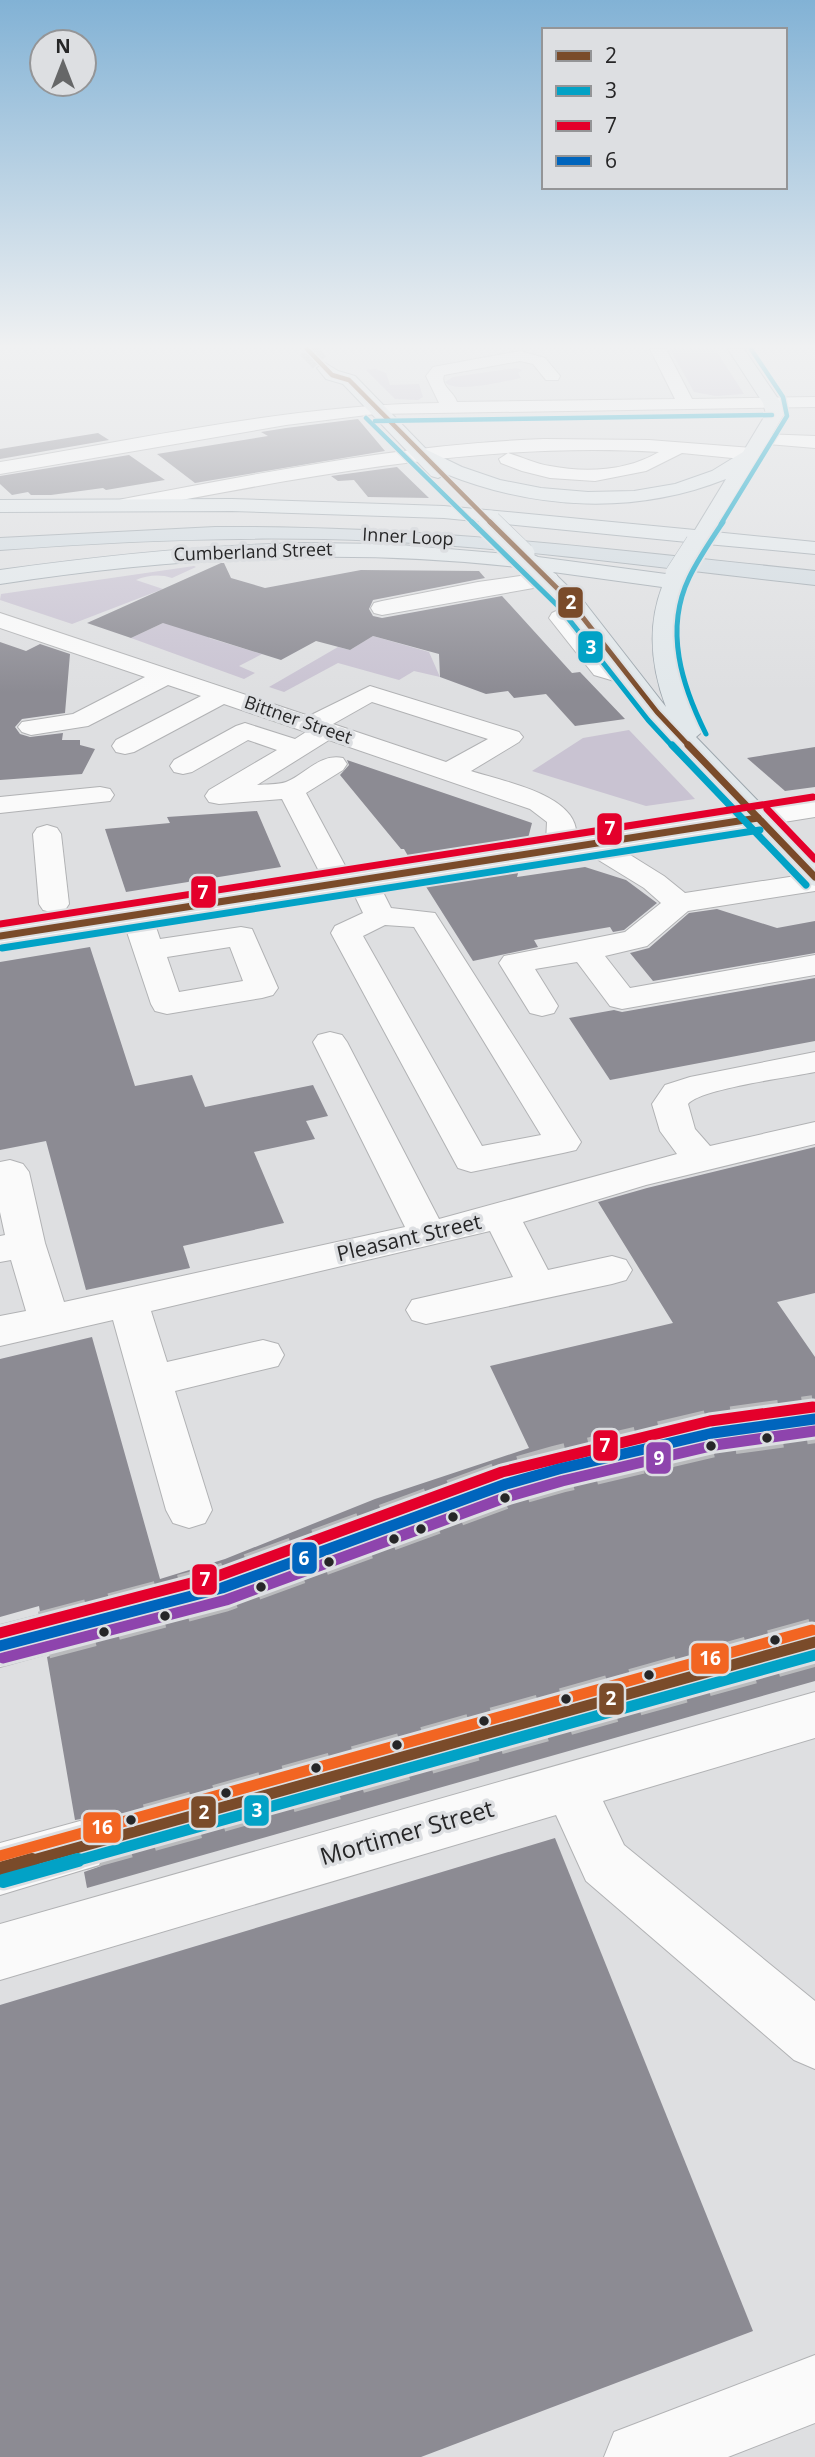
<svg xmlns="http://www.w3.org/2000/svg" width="815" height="2457" font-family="'Open Sans',sans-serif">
  <rect width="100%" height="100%" fill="#dedfe1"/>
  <g fill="#c9c3d2">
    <polygon points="670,349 715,349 744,394 716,396 694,392"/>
    <path d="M516,368L522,370L518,373L521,378C505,381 455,394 445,382L453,377Z"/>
    <polygon points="375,369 386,373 390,385 419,384 423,397 418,400 395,399 366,370"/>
    <path d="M194,566L196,567L172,578C161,574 147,575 136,580L163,589L72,624L0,600L1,594Z"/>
    <polygon points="208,602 209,638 262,654 239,666 255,673 244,679 131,638"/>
    <polygon points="373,636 429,652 440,677 414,671 399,680 338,663 284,692 269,687 338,647 350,650"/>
    <polygon points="629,730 695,799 646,806 532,771 583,738"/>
  </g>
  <g fill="#8c8b93">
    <polygon points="358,419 385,451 195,483 157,454 268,436 261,432 286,428"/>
    <polygon points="98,433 109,440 0,459 0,449"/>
    <polygon points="129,455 165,480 106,490 103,488 51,495 31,495 28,492 12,495 0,484 0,476"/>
    <polygon points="397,467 429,498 368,497 354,480 338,481 331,476"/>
    <polygon points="221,563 224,563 231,578 265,588 361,570 479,571 485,578 373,600 369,609 373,616 382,618 502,596 572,673 580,672 625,719 575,726 546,694 514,698 508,691 486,694 440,677 439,654 373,636 350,650 316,641 281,660 163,623 131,638 87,623"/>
    <polygon points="0,642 26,651 40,644 70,654 65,713 22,719 15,727 20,734 30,737 63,733 62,740 80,740 80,745 95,749 82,774 0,780"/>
    <polygon points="815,747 815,787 785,791 747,758"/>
    <polygon points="347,760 532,823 527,842 411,861 404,849 401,849 340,775 349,765"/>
    <polygon points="257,811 281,867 126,892 105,829 170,823 167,817"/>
    <polygon points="520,866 517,877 585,867 626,880 657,903 624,930 613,932 610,927 534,940 538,947 473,961 423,882"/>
    <polygon points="717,909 777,928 815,921 815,953 653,981 630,953 649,948 689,913"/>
    <polygon points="90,947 135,1086 192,1075 205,1107 313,1085 328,1116 306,1121 315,1139 254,1152 284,1223 183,1246 190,1268 86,1290 46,1141 0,1150 0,962"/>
    <polygon points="815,978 815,1041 610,1080 569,1018 614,1010 622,1012"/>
    <polygon points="815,1147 815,1293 777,1302 815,1357 815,1681 87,1888 84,1872 101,1866 109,1846 100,1827 81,1819 75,1820 47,1657 63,1651 70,1634 62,1618 40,1612 39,1606 0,1617 0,1359 92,1337 160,1579 225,1559 375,1499 529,1448 490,1366 673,1323 598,1202 647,1188"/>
    <polygon points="555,1838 753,2331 421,2457 0,2457 0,2005"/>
  </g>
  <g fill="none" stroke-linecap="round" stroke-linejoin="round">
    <g stroke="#b9babc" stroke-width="48" stroke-dasharray="48 24" stroke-linecap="butt">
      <polyline points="44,1635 222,1588 506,1484 559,1469 713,1433 815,1419"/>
      <polyline points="80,1847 815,1642"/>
    </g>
    <polyline stroke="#b9babc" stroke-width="18" stroke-dasharray="18 9" stroke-linecap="butt" points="307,349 325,368"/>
    <defs>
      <g id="minor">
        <path d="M650,349H666L692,399L815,397V407L375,414L286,425L0,474V462C145,438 292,405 439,403L426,376L433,367L520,351L545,358L560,376L558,380H546L533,364L520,361L444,375C440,386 454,392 457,402L675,399Z"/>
        <polygon points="761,434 815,436 815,448 755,443 752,439"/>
        <path d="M544,439L649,440L752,448L761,454L752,460L682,453L646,471L595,481L550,478L522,471L501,463L499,459L508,453C522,457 536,464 550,466C586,473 627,471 659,452C477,441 301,478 123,511L116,509L113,505L116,501L123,499C263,473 402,444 544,439Z"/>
        <polygon points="548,572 556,574 559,579 556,584 382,615 374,613 371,608 374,603 382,601 478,582"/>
        <polygon points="577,601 585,603 588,608 574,620 612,665 637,673 640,678 637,683 628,685 594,675 549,618 552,613"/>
        <path d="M0,613L309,716L370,686L519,732L523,737L519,742L471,771C501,781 582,795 576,838L815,801V817L619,848L664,876L685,893L815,873V891L688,911L647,946L605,956L630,988L815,955V975L622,1009L610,1006L577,962L535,969L558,1006L554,1013L542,1016L530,1013L499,963L504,956L625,932L661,903L644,888L587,853L380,886L391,908L435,913L581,1142L576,1150L563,1153L471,1172L458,1168L331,933L335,926L363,913L352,890L154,921L160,939L241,927L252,929L278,988L273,995L262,998L167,1014L155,1011L151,1004L125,926L0,945V927L322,877L282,799L219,804L209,802L205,796L209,790L277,750L248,740L192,772L183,774L174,772L170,766L174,760L236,726L245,723L295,739L306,732L224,704L134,752L125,754L116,752L112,746L116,740L201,696L168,685L88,726L31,735L22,732L18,727L22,722L73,714L145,677L0,628ZM372,702L488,739L446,762L333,724ZM329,740L530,809L547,822L546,842L349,873L306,793L343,770L347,764L343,758C320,753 306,774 286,782C278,785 266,784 257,785ZM385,925L414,927L541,1135L482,1146L363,936ZM230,947L243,981L179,992L167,957Z"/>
        <polygon points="100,787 110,789 114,795 110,801 0,813 0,797"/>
        <polygon points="47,825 57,828 61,834 69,904 65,910 54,913 43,910 39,904 33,834 37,828"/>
        <path d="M330,1032L342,1035L347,1042L439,1219L677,1154L660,1131L652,1104L665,1085L690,1077L815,1052V1072C791,1077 700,1089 688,1104L695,1129L710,1146L815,1122V1144L646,1185L523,1222L548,1270L612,1256L626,1260L632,1270L626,1280L612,1284L426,1324L412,1320L406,1310L412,1300L513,1277L490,1231L151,1311L167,1362L263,1340L278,1344L284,1355L278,1366L175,1391L212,1510L205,1523L189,1528L173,1523L166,1510L113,1320L0,1346V1316L26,1311L11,1260L0,1262V1236L5,1235L0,1212V1162L10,1160L23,1164L29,1172L45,1243L64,1302L405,1227L313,1042L318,1035Z"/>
        <polygon points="44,1614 61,1620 68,1635 61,1650 0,1667 0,1625"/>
        <polygon points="815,1692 815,1738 603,1801 624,1845 815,2001 815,2069 794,2060 586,1881 556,1815 0,1980 0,1924"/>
        <polygon points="80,1821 99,1829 107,1847 99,1865 0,1895 0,1843"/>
        <polygon points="815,2355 815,2423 728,2457 604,2457 614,2432"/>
      </g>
      <g id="major">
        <path d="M728,349H744L781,403L784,414L714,532L815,542V554L707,544L697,549L690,547L687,542L444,518L232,511L0,512V500L232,499L444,506L695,530L726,479C636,515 536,510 446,474L438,478L431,476L343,384L326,379L317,368L325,363L338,371L355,376L427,450L462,467L500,480L541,488L588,492L634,491L675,484L712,471L743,452L766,414L763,403Z"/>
        <path d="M304,543L389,544L519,555L527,552L538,557L666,574L669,569H685L688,574C668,634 675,675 703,731L696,737L815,860V886L805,883L648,717L569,613L525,568C349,547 175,557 0,584V570C101,556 202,545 304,543ZM553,572L662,587C647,627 651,667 666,707L585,603Z"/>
      </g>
      <path id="highway" d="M215,527C417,525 614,550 815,571V585C669,569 523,548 377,541C251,535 125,541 0,550V538Z"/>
    </defs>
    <use href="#minor" stroke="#b1b2b4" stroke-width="2"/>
    <use href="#major" stroke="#9da6ad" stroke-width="2"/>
    <use href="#highway" stroke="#9da6ad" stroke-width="2"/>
    <use href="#minor" fill="#fafafa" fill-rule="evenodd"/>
    <use href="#major" fill="#e2e8eb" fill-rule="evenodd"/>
    <use href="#highway" fill="#d2dbe1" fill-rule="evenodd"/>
    <defs>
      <polyline id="major-bridge-far1" points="490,522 492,524"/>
      <g id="major-bridge">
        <polyline points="490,522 523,554"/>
        <polyline points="677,574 697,543"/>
      </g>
    </defs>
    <use href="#major-bridge-far1" stroke="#9da6ad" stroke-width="19" stroke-linecap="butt"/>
    <use href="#major-bridge" stroke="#9da6ad" stroke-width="24" stroke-linecap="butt"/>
    <use href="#major-bridge-far1" stroke="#e2e8eb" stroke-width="18"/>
    <use href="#major-bridge" stroke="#e2e8eb" stroke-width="23"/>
    <defs>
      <polyline id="bus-1-far4" points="307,349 332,375 349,380 492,524"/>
      <polyline id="bus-1-far3" points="490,522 569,600 657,712 690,747"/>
      <g id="bus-1-far2">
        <polyline points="688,745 815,877"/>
        <polyline points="0,936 758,818"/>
      </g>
      <polyline id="bus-1-far1" points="26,1862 815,1642"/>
      <polyline id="bus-1" points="0,1869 32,1860"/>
      <g id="bus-2-far4">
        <polyline points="366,418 474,524"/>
        <polyline points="375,421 772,415"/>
        <polyline points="721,524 787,416 783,397 751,349"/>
      </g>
      <g id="bus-2-far3">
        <polyline points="472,522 560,608 648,720 673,747"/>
        <path d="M706,734C682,686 664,630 689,578C698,559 711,540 723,522"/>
      </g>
      <g id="bus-2-far2">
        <polyline points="672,745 806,885"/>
        <polyline points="2,948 760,830"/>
      </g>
      <polyline id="bus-2-far1" points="72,1862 815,1655"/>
      <polyline id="bus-2" points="3,1881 78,1860"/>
      <g id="bus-3-far1">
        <polyline points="767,809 815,859"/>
        <polyline points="0,924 813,797"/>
      </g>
      <polyline id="bus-3" points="0,1633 218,1576 502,1472 710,1421 813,1407"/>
      <polyline id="bus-4" points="0,1646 222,1588 506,1484 559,1469 713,1433 815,1419"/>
      <polyline id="bus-5" points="3,1658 226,1600 510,1496 562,1481 715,1445 815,1431"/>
      <polyline id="bus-6" points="0,1856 812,1630"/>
    </defs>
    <use href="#bus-1-far4" stroke="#dddfe2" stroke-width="7"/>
    <use href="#bus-1-far3" stroke="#dddfe2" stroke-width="9"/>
    <use href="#bus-1-far2" stroke="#dddfe2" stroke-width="11"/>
    <use href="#bus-1-far1" stroke="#dddfe2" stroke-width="17"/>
    <use href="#bus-1" stroke="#dddfe2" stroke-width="19"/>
    <use href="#bus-2-far4" stroke="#dddfe2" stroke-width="7"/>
    <use href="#bus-2-far3" stroke="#dddfe2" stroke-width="9"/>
    <use href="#bus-2-far2" stroke="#dddfe2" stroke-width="11"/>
    <use href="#bus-2-far1" stroke="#dddfe2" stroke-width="17"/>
    <use href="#bus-2" stroke="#dddfe2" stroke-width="19"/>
    <use href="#bus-3-far1" stroke="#dddfe2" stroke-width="11"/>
    <use href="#bus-3" stroke="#dddfe2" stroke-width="17"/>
    <use href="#bus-4" stroke="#dddfe2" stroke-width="17"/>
    <use href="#bus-5" stroke="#dddfe2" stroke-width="17"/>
    <use href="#bus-6" stroke="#dddfe2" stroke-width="17"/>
    <use href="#bus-1-far4" stroke="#7a4b2a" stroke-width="4.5"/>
    <use href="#bus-1-far3" stroke="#7a4b2a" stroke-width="5"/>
    <use href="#bus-1-far2" stroke="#7a4b2a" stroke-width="7"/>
    <use href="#bus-1-far1" stroke="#7a4b2a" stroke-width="11"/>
    <use href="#bus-1" stroke="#7a4b2a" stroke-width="14"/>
    <use href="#bus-2-far4" stroke="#02a2c6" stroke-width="4.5"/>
    <use href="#bus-2-far3" stroke="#02a2c6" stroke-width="5"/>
    <use href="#bus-2-far2" stroke="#02a2c6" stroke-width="7"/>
    <use href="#bus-2-far1" stroke="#02a2c6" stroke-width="11"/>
    <use href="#bus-2" stroke="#02a2c6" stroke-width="14"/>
    <use href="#bus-3-far1" stroke="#e4002b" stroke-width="7"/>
    <use href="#bus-3" stroke="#e4002b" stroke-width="11"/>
    <use href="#bus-4" stroke="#0065bd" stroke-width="11"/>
    <use href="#bus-5" stroke="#8e44ad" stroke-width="11"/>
    <use href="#bus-6" stroke="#f26522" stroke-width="11"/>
  </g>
  <linearGradient id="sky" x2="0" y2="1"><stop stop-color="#82b2d5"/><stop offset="0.5" stop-color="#f0f1f2"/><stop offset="1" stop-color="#f0f1f2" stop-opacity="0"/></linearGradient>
  <rect width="815" height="693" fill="url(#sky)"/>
  <g fill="#262627" stroke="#dddfe2" stroke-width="2.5">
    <circle cx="767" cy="1438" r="6"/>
    <circle cx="711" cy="1446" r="6"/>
    <circle cx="505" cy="1498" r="6"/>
    <circle cx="453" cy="1517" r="6"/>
    <circle cx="421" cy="1529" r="6"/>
    <circle cx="394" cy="1539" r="6"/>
    <circle cx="329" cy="1562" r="6"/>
    <circle cx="261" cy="1587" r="6"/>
    <circle cx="165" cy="1616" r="6"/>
    <circle cx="104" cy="1632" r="6"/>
    <circle cx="775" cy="1640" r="6"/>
    <circle cx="649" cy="1675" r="6"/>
    <circle cx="566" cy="1699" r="6"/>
    <circle cx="484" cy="1721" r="6"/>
    <circle cx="397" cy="1745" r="6"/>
    <circle cx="316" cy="1768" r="6"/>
    <circle cx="226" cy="1793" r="6"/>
    <circle cx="131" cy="1820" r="6"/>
  </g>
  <g text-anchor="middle" stroke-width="7" stroke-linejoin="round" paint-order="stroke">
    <g font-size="18" fill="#262627" stroke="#dddfe2">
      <text transform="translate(408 537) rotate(3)" y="6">Inner Loop</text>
      <text transform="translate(253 552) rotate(-2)" y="6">Cumberland Street</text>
      <text transform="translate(298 720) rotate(19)" y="6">Bittner Street</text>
    </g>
    <g font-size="21" fill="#262627" stroke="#dddfe2">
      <text transform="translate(409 1238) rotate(-13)" y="7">Pleasant Street</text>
    </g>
    <g font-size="24" fill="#262627" stroke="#dddfe2">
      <text transform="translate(407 1833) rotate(-16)" y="8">Mortimer Street</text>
    </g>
  </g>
  <g stroke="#dddfe2" stroke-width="2.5">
    <rect x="557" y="586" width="27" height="33" rx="7" fill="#7a4b2a"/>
    <rect x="577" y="630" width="27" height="34" rx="7" fill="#02a2c6"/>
    <rect x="596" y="812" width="27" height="34" rx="7" fill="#e4002b"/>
    <rect x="190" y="875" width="27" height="34" rx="7" fill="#e4002b"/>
    <rect x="592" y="1429" width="27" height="33" rx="7" fill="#e4002b"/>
    <rect x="645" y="1441" width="27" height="34" rx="7" fill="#8e44ad"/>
    <rect x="291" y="1541" width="27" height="34" rx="7" fill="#0065bd"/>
    <rect x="191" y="1563" width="27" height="33" rx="7" fill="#e4002b"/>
    <rect x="690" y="1642" width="40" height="33" rx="7" fill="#f26522"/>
    <rect x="598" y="1682" width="27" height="34" rx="7" fill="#7a4b2a"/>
    <rect x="243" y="1794" width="27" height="33" rx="7" fill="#02a2c6"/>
    <rect x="190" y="1795" width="27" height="34" rx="7" fill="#7a4b2a"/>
    <rect x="82" y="1811" width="40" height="33" rx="7" fill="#f26522"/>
  </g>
  <g font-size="19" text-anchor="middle" font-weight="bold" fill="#fff">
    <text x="571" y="609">2</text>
    <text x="591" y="654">3</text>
    <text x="610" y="835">7</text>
    <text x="203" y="899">7</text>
    <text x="605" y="1452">7</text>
    <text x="659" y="1465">9</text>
    <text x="304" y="1565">6</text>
    <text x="205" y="1586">7</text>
    <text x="710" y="1665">16</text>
    <text x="611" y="1705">2</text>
    <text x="257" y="1817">3</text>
    <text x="204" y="1819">2</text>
    <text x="102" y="1834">16</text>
  </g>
  <rect x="542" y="28" width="245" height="161" fill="#dddfe2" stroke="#949597" stroke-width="2"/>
  <rect x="556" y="51" width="35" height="10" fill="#7a4b2a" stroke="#949597" stroke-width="2"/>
  <text x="605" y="63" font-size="21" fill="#262627">2</text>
  <rect x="556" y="86" width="35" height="10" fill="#02a2c6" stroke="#949597" stroke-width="2"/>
  <text x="605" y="98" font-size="21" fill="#262627">3</text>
  <rect x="556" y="121" width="35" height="10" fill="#e4002b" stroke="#949597" stroke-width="2"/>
  <text x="605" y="133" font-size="21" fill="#262627">7</text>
  <rect x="556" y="156" width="35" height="10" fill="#0065bd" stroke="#949597" stroke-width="2"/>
  <text x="605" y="168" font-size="21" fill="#262627">6</text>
  <g transform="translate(63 63)"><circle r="33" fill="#dddfe2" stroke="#949597" stroke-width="2"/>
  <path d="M0-5L12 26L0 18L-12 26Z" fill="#666768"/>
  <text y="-10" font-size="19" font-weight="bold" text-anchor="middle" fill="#262627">N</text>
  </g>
</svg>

* **YOUR ASSIGNMENT**
All lines of the entries above where "round" turns up should be reported.

* **SOLUTION**
  <g fill="none" stroke-linecap="round" stroke-linejoin="round">
  <g text-anchor="middle" stroke-width="7" stroke-linejoin="round" paint-order="stroke">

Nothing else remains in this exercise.